Thinking back upon the teams that I have been a part of, the really successful ones- we always went through what is called “Schneider’s Classic Change Curve”. You know the one, kind of like ‘Forming, Storming, Norming, Performing’…
It starts ‘on the up’, with High Expectations. You know- “oh cool, we’re going to try something…”
Then, expectations aren’t met. Ultimately, there is realization that some effort will be required to pull out of this downward dive. Next, you hit the period of despair- at this point, folks are either building a rescue vessel, or are lining up their deck chairs. And, if you are fortunate enough to be a part of the rescue vessel group, you get to see the light at the end of the tunnel (and yes, you are on the path to change for the better!) Congrats.
But how do we get here, and why? And why can’t we just take the easy path to get there?
The best way to relate to, and answer this, is the butterfly. Consider this: a butterfly starts as a little egg. He breaks out of his (or her to be fair!) egg as a little caterpillar. The caterpillar grows and grows, and ultimately starts to build the cocoon (or chrysalis, depending on the type) around itself, and starts the process of morphing into a butterfly. The cocoon bakes for a bit, until the butterfly is ready to emerge. Slowly, painfully, the butterfly works and works to make a little hole in the cocoon. Ultimately, through straining and pulling, the miracle occurs. All of this has to occur for the entire process to be successful.
Let’s then consider- if you are walking down a garden path and you see said cocoon. And you see that it is close to opening, and you decide to pull your pocketknife out and make a few nicks to weaken the cocoon, you know, just help the little guy out. What happens? It dies. Surely. The process is the process, in order for it to build the strength to survive. It just is. Like change. The process just is- for better or for worse. No shortcuts.
Bringing this back to Agile. So, the next time you realize that you are ‘working your way out of a cocoon’, acknowledge that moment.

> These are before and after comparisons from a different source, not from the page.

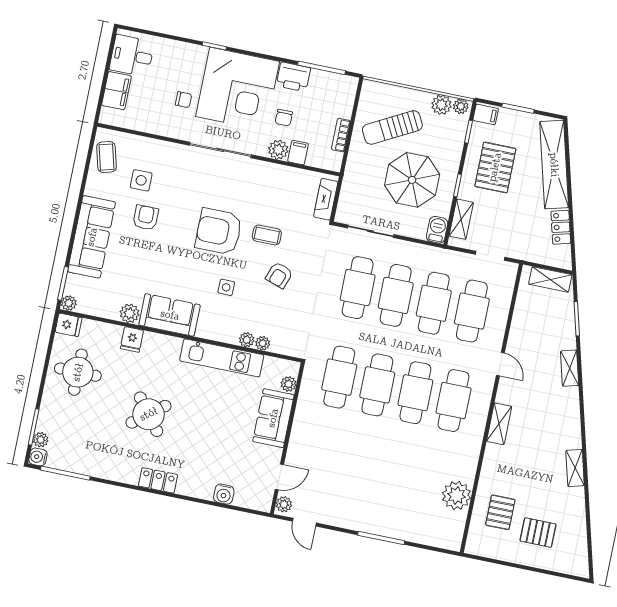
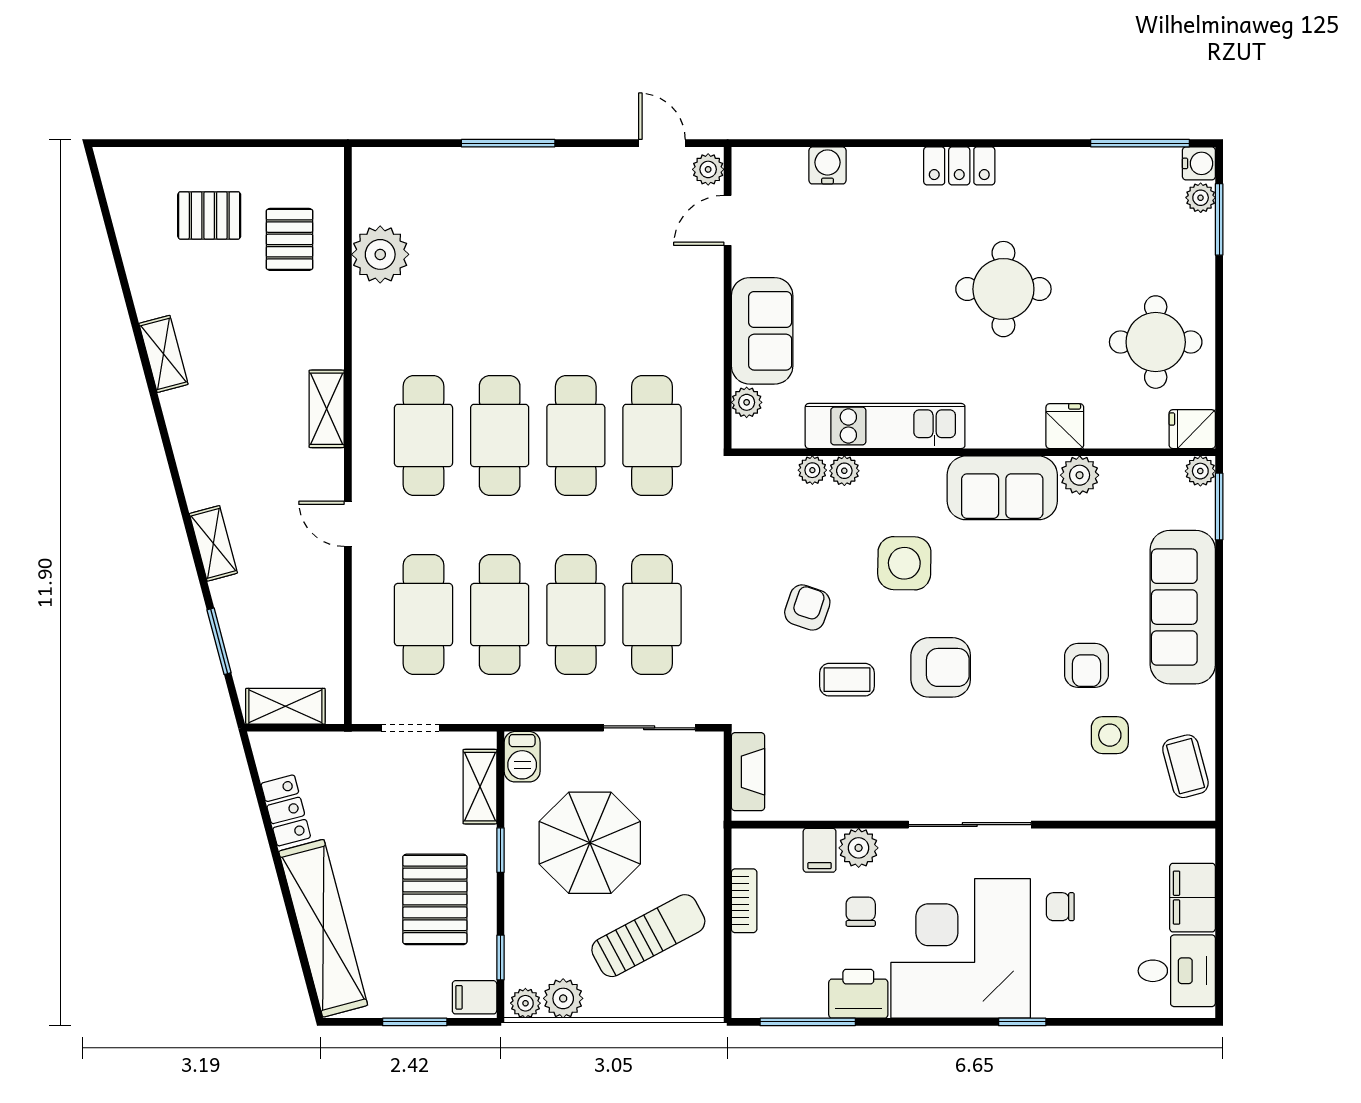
armchair: (219, 232) -> (941, 667), width x0.73, depth x0.73
side table: (226, 287) -> (904, 563), width x1.87, depth x1.87
round table: (149, 414) -> (1003, 289), turned 38

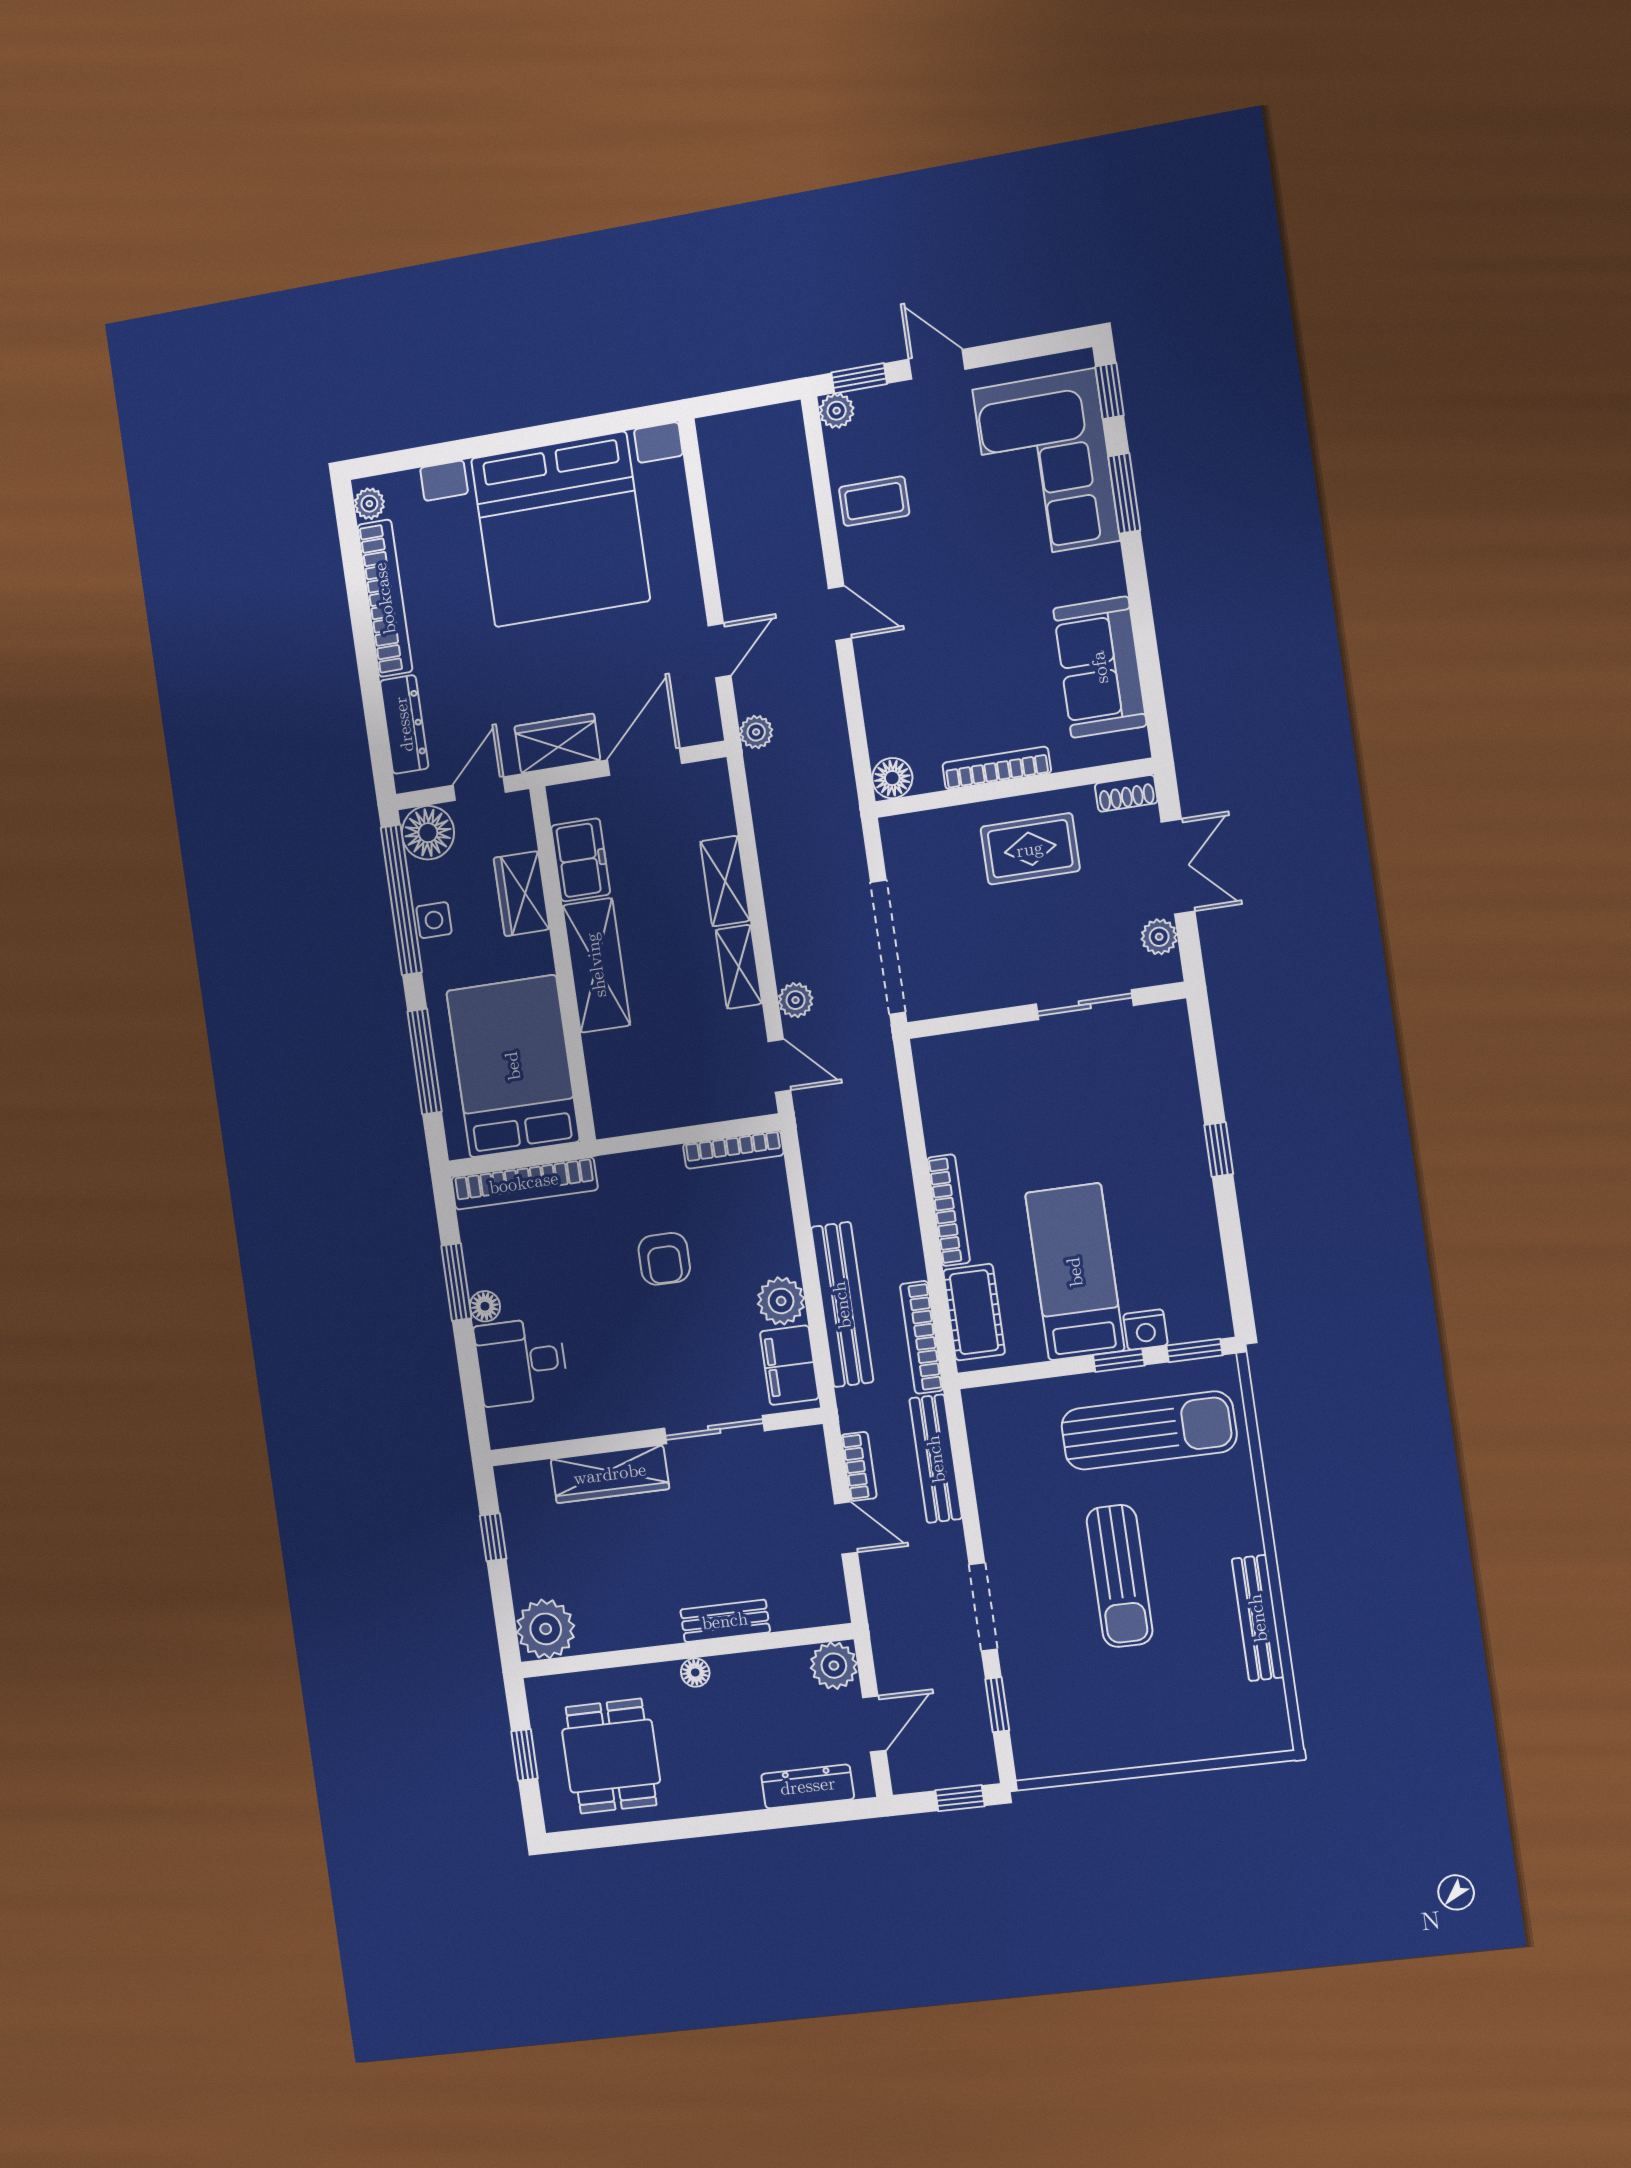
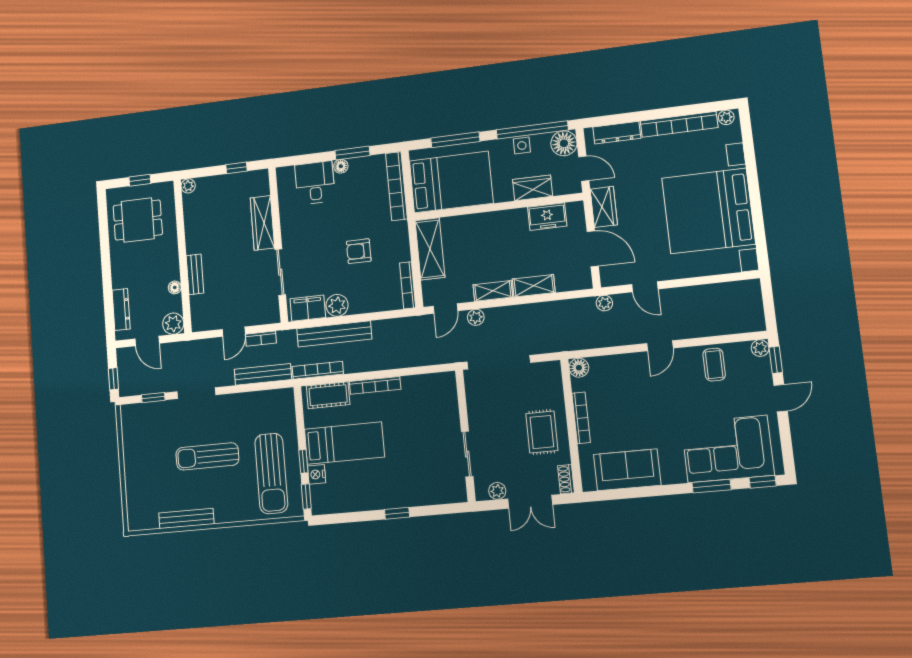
shelving: (596, 965) -> (430, 249), moved, turned 90
plant: (546, 1629) -> (188, 186), width x0.53, depth x0.53
floor lamp: (695, 1672) -> (175, 287), moved

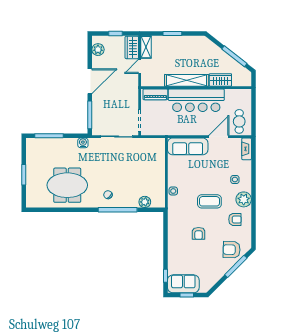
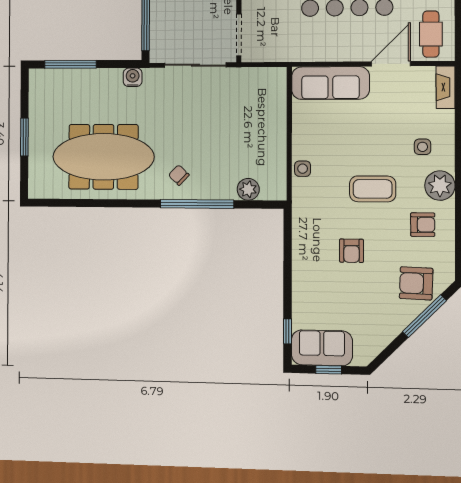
meeting table: (67, 185) -> (103, 157), width x1.36

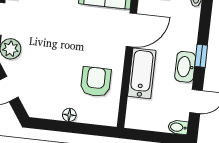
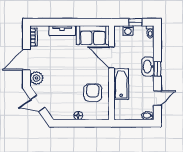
door: (131, 30) -> (111, 57), swing flipped
washbasin: (185, 67) -> (148, 67), moved

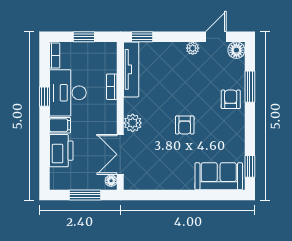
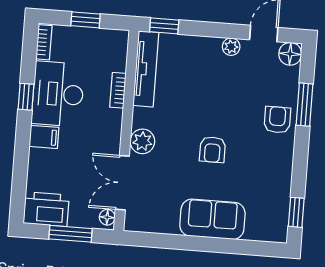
printer: (61, 151) -> (46, 209), moved, turned -90
sofa: (219, 176) -> (212, 219), moved

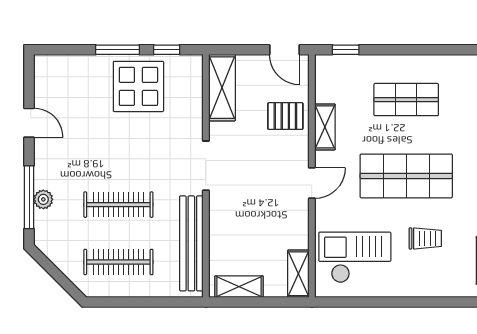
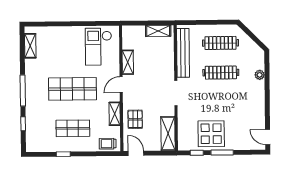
window: (346, 50) -> (63, 154), moved
pallet: (285, 116) -> (135, 119), turned 90
door: (29, 123) -> (268, 137), moved
window: (29, 197) -> (267, 76), removed
trolley: (425, 238) -> (108, 144), moved
checkout: (355, 257) -> (99, 47), turned 90
shelving: (298, 274) -> (128, 62), moved

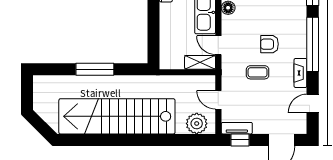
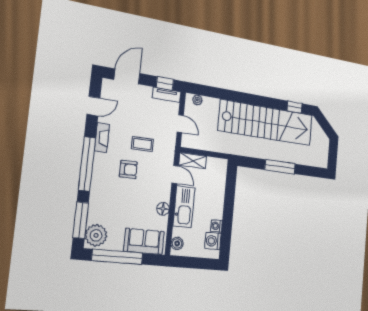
plant: (197, 124) -> (197, 100), width x0.53, depth x0.53
window: (82, 140) -> (295, 107), added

Understand what got you into that position. Take the moment in. And, be thankful that you are just a few days or weeks from a Retrospective, rather than another 4, 5, or 16 months from a ‘Project Post-Mortem’ (really? How macabre!) session. And of course, you don’t necessarily have to wait until the Retrospective to start talking about it…surely you are just a matter of a few hours from a standup where you can broach the subject, right?
Hopefully this wasn’t too abstract or touchy-feely for you all. I’ve just had a few bits of inspiration along this (garden) path this past week, with questions around teams making changes, and when they are going to ‘get there’.